◆ **Work task**
Please repeat the records exactly, keeping the pictures out.

Top of Raw data

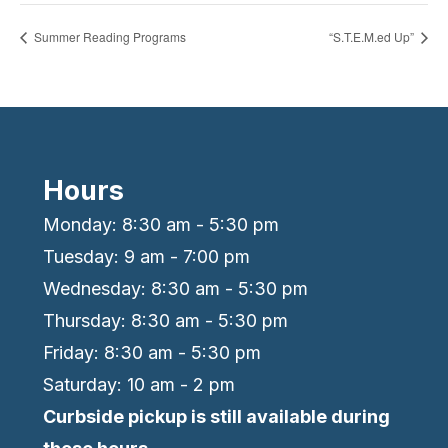
Summer Reading Programs
“S.T.E.M.ed Up”
Hours
Monday: 8:30 am - 5:30 pm
Tuesday: 9 am - 7:00 pm
Wednesday: 8:30 am - 5:30 pm
Thursday: 8:30 am - 5:30 pm
Friday: 8:30 am - 5:30 pm
Saturday: 10 am - 2 pm
Curbside pickup is still available during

Bottom of Raw data

◆ **Completed exercise**
Summer Reading Programs
“S.T.E.M.ed Up”
Hours
Monday: 8:30 am - 5:30 pm
Tuesday: 9 am - 7:00 pm
Wednesday: 8:30 am - 5:30 pm
Thursday: 8:30 am - 5:30 pm
Friday: 8:30 am - 5:30 pm
Saturday: 10 am - 2 pm
Curbside pickup is still available during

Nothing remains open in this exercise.